• TASK DETAILS: Copy the text of the records below line for line, without changing anything. Leave the pictures out of your copy.

[Collected data entries]

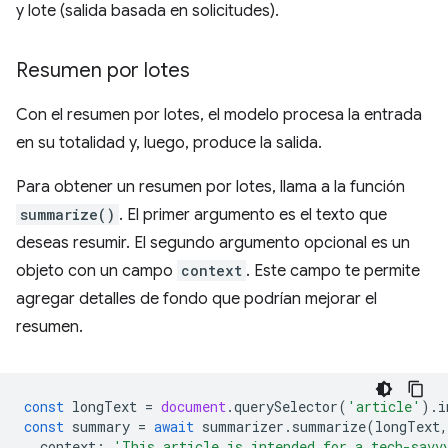
y lote (salida basada en solicitudes).
Resumen por lotes
Con el resumen por lotes, el modelo procesa la entrada
en su totalidad y, luego, produce la salida.
Para obtener un resumen por lotes, llama a la función
summarize()
. El primer argumento es el texto que
deseas resumir. El segundo argumento opcional es un
objeto con un campo
context
. Este campo te permite
agregar detalles de fondo que podrían mejorar el
resumen.
const
longText
=
document
.
querySelector
(
'article'
).
i
const
summary
=
await
summarizer
.
summarize
(
longText
,
context
:
'This article is intended for a tech-savv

• RESPONSE TO THE TASK:
y lote (salida basada en solicitudes).
Resumen por lotes
Con el resumen por lotes, el modelo procesa la entrada
en su totalidad y, luego, produce la salida.
Para obtener un resumen por lotes, llama a la función
summarize()
. El primer argumento es el texto que
deseas resumir. El segundo argumento opcional es un
objeto con un campo
context
. Este campo te permite
agregar detalles de fondo que podrían mejorar el
resumen.
const
longText
=
document
.
querySelector
(
'article'
).
i
const
summary
=
await
summarizer
.
summarize
(
longText
,
context
:
'This article is intended for a tech-savv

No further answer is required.